A reshape layer cannot reshape 600 to [20,20,2], as 20*20*2=800 and not 600. A reshape layer however can go from 800 to [20,10,4] as 20*10*4 = 800.
1.2.2 Submit screenshots of some results (generated examples, discriminator predictions on real and fake data, and learning curves as in the plots above).
Here is a screen shot of the generated examples after approximately 10-15 minutes of training, along with the learning curves. The curves on the right show that as we train for longer amounts of time, the cost of the discriminator increases as the generator is able to create pictures that are able to seem more like the real images to fool the discriminator. This decreases the cost of the generator as shown.
1.2.3 Can you say anything about the performance of the system's default fully connected model versus the performance of the convolutional model?

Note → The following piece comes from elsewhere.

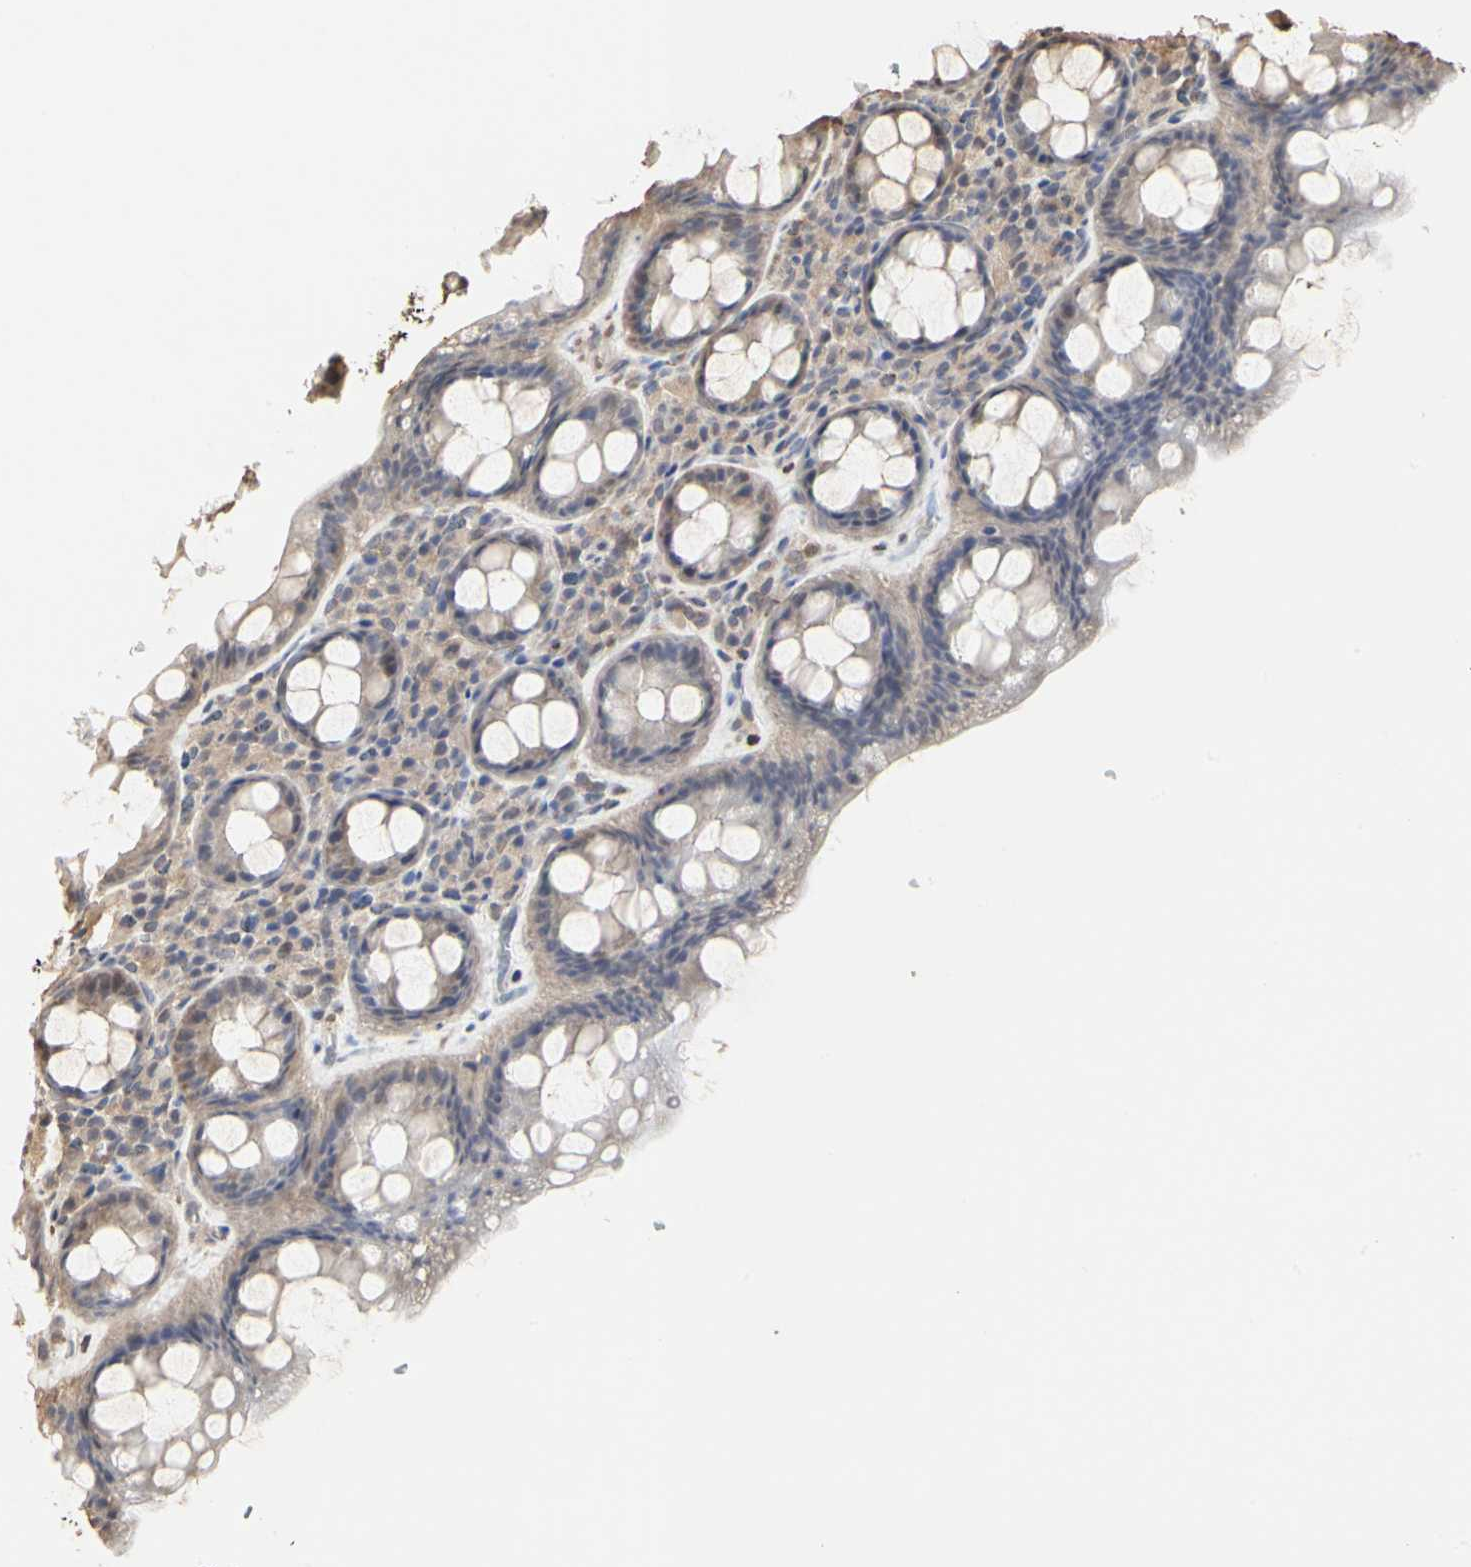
{"staining": {"intensity": "moderate", "quantity": ">75%", "location": "cytoplasmic/membranous"}, "tissue": "rectum", "cell_type": "Glandular cells", "image_type": "normal", "snomed": [{"axis": "morphology", "description": "Normal tissue, NOS"}, {"axis": "topography", "description": "Rectum"}], "caption": "The image reveals immunohistochemical staining of benign rectum. There is moderate cytoplasmic/membranous positivity is seen in approximately >75% of glandular cells.", "gene": "TAOK1", "patient": {"sex": "male", "age": 92}}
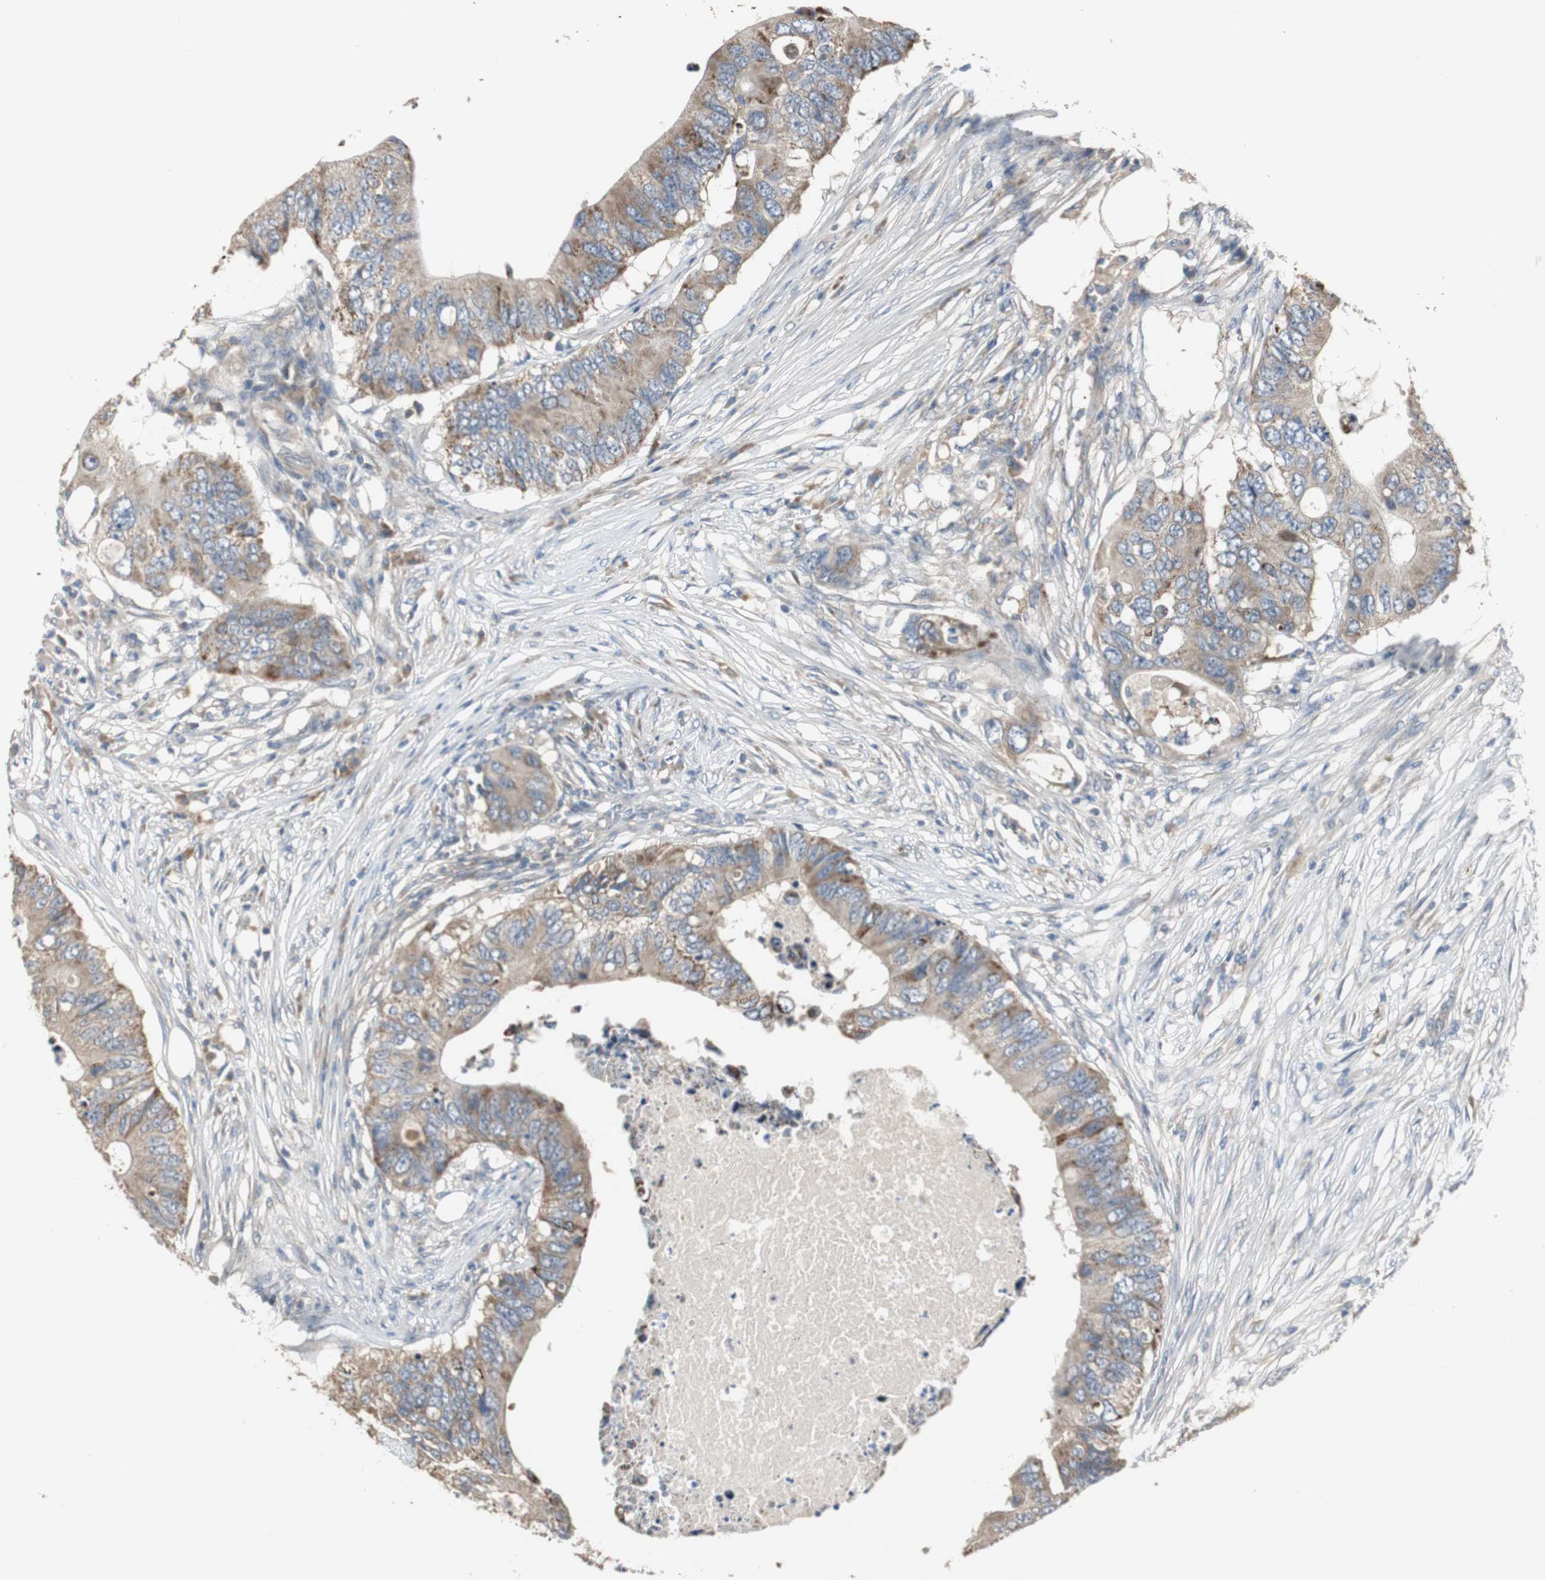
{"staining": {"intensity": "weak", "quantity": ">75%", "location": "cytoplasmic/membranous"}, "tissue": "colorectal cancer", "cell_type": "Tumor cells", "image_type": "cancer", "snomed": [{"axis": "morphology", "description": "Adenocarcinoma, NOS"}, {"axis": "topography", "description": "Colon"}], "caption": "IHC staining of adenocarcinoma (colorectal), which exhibits low levels of weak cytoplasmic/membranous positivity in approximately >75% of tumor cells indicating weak cytoplasmic/membranous protein expression. The staining was performed using DAB (brown) for protein detection and nuclei were counterstained in hematoxylin (blue).", "gene": "MYT1", "patient": {"sex": "male", "age": 71}}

The CNN model does better than the FC connected model, which makes sense as CNN's are better at figuring out details in images.
Submit screenshots of your results with at least 3 different configurations (architecture, learning rate, optimizers). At a minimum, try: the provided architecture with generator learning rate greater than discriminator learning rate, same architecture with discriminator learning rate greater than generator learning rate, and one other variant. Feel free to experiment with other layer types as well. No need for all your results to look great. Keep in mind that you'll probably need to run each of your experiments for several minutes or longer, so don't feel the need to got overboard trying lots of variations.
Here are a couple of experiments that I tried:
The first one was with the CNN model with a learning rate of the discriminator as 0.1 as shown. Here is the model after 10 minutes:
The second experiment I tried was with the generator learning rate of 0.1 instead (greater than discriminator).
The final experiment was with the discriminator and generator learning rates both as 0.1.
1.3.1. Were any of your models able to generate any reasonable MNIST digits? If so, were any of your models able to generate all of the MNIST digits (0-9)? Did any of your models get stuck at some point generating one or a few digits only (i.e. mode-collapse)?
I was unable to generate reasonable MNISTs digits for the second model with generator learning rate = 0.1. From the models I tried, none were able to generate all the MNIST digits. The model with generator learning rate = 0.1 only generated only a few digits (8's, 3's, and 9's) as I saw. The first and third model did not do as well.
1.3.2 What happened when the discriminator learning rate was greater than the generator learning rate? What about when the generator learning rate was greater than the discriminator learning rate?
When the discriminator learning rate is higher, it takes much longer to train and the generator does not create as good images. However when the generator learning rate is higher, performance is better.
1.3.3 Try building configurations for CIFAR. (This will require a miinute or two to loadFirst, try running with only FC layers for ~15 minutes and document your results.
Here is a basic model for CIFAR with the FC layer. This took longer than 15 minutes to train, and still did not perform very well. This is probably due to the fact that the CIFAR dataset is much more complex as it has more color channels (3).